Job 1
Convert every line of the point-tracking records below into a Markdown table with columns named Row and Line, leaving out blank lines.

Text passage

Distributed Training support

Run the same code across all supported backends seamlessly

Backends from native torch distributed configuration: nccl, gloo, mpi
Horovod framework with gloo or nccl communication backend
XLA on TPUs via pytorch/xla

import ignite.distributed as idist

def training(local_rank, *args, **kwargs):
    dataloder_train = idist.auto_dataloder(dataset, ...)

    model = ...
    model = idist.auto_model(model)

    optimizer = ...
    optimizer = idist.auto_optimizer(optimizer)

backend = 'nccl'  # or 'gloo', 'horovod', 'xla-tpu' or None
with idist.Parallel(backend) as parallel:
    parallel.run(training)

Distributed Training support

Distributed launchers

Handle distributed launchers with the same code

torch.multiprocessing.spawn
torch.distributed.launch
horovodrun
slurm

Distributed Training support

Unified Distributed API

High-level helper methods
- idist.auto_model()
- idist.auto_optim()
- idist.auto_dataloader()
Collective operations
- all_reduce, all_gather, and more

The Big Picture

Quick-start example 👩‍💻👨‍💻

Let’s train a MNIST classifier with PyTorch-Ignite!

Material for this task
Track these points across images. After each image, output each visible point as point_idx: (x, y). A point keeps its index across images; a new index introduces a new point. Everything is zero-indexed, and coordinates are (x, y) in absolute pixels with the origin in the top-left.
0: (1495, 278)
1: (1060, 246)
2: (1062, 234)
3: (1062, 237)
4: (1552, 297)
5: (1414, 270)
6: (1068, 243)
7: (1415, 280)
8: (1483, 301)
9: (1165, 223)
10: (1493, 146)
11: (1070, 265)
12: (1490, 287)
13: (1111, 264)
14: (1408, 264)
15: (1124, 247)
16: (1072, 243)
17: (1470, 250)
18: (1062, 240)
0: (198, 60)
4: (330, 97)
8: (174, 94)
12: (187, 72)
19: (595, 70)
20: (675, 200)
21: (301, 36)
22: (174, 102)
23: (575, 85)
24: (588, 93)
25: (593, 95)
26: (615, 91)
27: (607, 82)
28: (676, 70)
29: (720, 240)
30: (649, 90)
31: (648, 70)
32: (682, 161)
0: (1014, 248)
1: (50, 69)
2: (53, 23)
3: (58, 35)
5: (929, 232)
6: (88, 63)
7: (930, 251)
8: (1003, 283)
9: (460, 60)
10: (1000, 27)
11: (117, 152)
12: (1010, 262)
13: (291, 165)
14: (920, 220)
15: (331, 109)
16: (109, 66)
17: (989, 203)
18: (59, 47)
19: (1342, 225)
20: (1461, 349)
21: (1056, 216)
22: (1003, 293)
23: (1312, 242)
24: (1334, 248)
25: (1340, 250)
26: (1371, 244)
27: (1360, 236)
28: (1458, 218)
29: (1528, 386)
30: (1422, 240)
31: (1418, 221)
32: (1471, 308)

Job 2
Reproduce the distributed training text above in full, word for word.

Final answer 1
| Row | Line |
|---|---|
| 1 | Track these points across images. After each image, output each visible point as point_idx: (x, y). A point keeps its index across images; a new index introduces a new point. Everything is zero-indexed, and coordinates are (x, y) in absolute pixels with the origin in the top-left. |
| 2 | 0: (1495, 278) |
| 3 | 1: (1060, 246) |
| 4 | 2: (1062, 234) |
| 5 | 3: (1062, 237) |
| 6 | 4: (1552, 297) |
| 7 | 5: (1414, 270) |
| 8 | 6: (1068, 243) |
| 9 | 7: (1415, 280) |
| 10 | 8: (1483, 301) |
| 11 | 9: (1165, 223) |
| 12 | 10: (1493, 146) |
| 13 | 11: (1070, 265) |
| 14 | 12: (1490, 287) |
| 15 | 13: (1111, 264) |
| 16 | 14: (1408, 264) |
| 17 | 15: (1124, 247) |
| 18 | 16: (1072, 243) |
| 19 | 17: (1470, 250) |
| 20 | 18: (1062, 240) |
| 21 | 0: (198, 60) |
| 22 | 4: (330, 97) |
| 23 | 8: (174, 94) |
| 24 | 12: (187, 72) |
| 25 | 19: (595, 70) |
| 26 | 20: (675, 200) |
| 27 | 21: (301, 36) |
| 28 | 22: (174, 102) |
| 29 | 23: (575, 85) |
| 30 | 24: (588, 93) |
| 31 | 25: (593, 95) |
| 32 | 26: (615, 91) |
| 33 | 27: (607, 82) |
| 34 | 28: (676, 70) |
| 35 | 29: (720, 240) |
| 36 | 30: (649, 90) |
| 37 | 31: (648, 70) |
| 38 | 32: (682, 161) |
| 39 | 0: (1014, 248) |
| 40 | 1: (50, 69) |
| 41 | 2: (53, 23) |
| 42 | 3: (58, 35) |
| 43 | 5: (929, 232) |
| 44 | 6: (88, 63) |
| 45 | 7: (930, 251) |
| 46 | 8: (1003, 283) |
| 47 | 9: (460, 60) |
| 48 | 10: (1000, 27) |
| 49 | 11: (117, 152) |
| 50 | 12: (1010, 262) |
| 51 | 13: (291, 165) |
| 52 | 14: (920, 220) |
| 53 | 15: (331, 109) |
| 54 | 16: (109, 66) |
| 55 | 17: (989, 203) |
| 56 | 18: (59, 47) |
| 57 | 19: (1342, 225) |
| 58 | 20: (1461, 349) |
| 59 | 21: (1056, 216) |
| 60 | 22: (1003, 293) |
| 61 | 23: (1312, 242) |
| 62 | 24: (1334, 248) |
| 63 | 25: (1340, 250) |
| 64 | 26: (1371, 244) |
| 65 | 27: (1360, 236) |
| 66 | 28: (1458, 218) |
| 67 | 29: (1528, 386) |
| 68 | 30: (1422, 240) |
| 69 | 31: (1418, 221) |
| 70 | 32: (1471, 308) |

Final answer 2
Distributed Training support

Run the same code across all supported backends seamlessly

Backends from native torch distributed configuration: nccl, gloo, mpi
Horovod framework with gloo or nccl communication backend
XLA on TPUs via pytorch/xla

import ignite.distributed as idist

def training(local_rank, *args, **kwargs):
    dataloder_train = idist.auto_dataloder(dataset, ...)

    model = ...
    model = idist.auto_model(model)

    optimizer = ...
    optimizer = idist.auto_optimizer(optimizer)

backend = 'nccl'  # or 'gloo', 'horovod', 'xla-tpu' or None
with idist.Parallel(backend) as parallel:
    parallel.run(training)

Distributed Training support

Distributed launchers

Handle distributed launchers with the same code

torch.multiprocessing.spawn
torch.distributed.launch
horovodrun
slurm

Distributed Training support

Unified Distributed API

High-level helper methods
- idist.auto_model()
- idist.auto_optim()
- idist.auto_dataloader()
Collective operations
- all_reduce, all_gather, and more

The Big Picture

Quick-start example 👩‍💻👨‍💻

Let’s train a MNIST classifier with PyTorch-Ignite!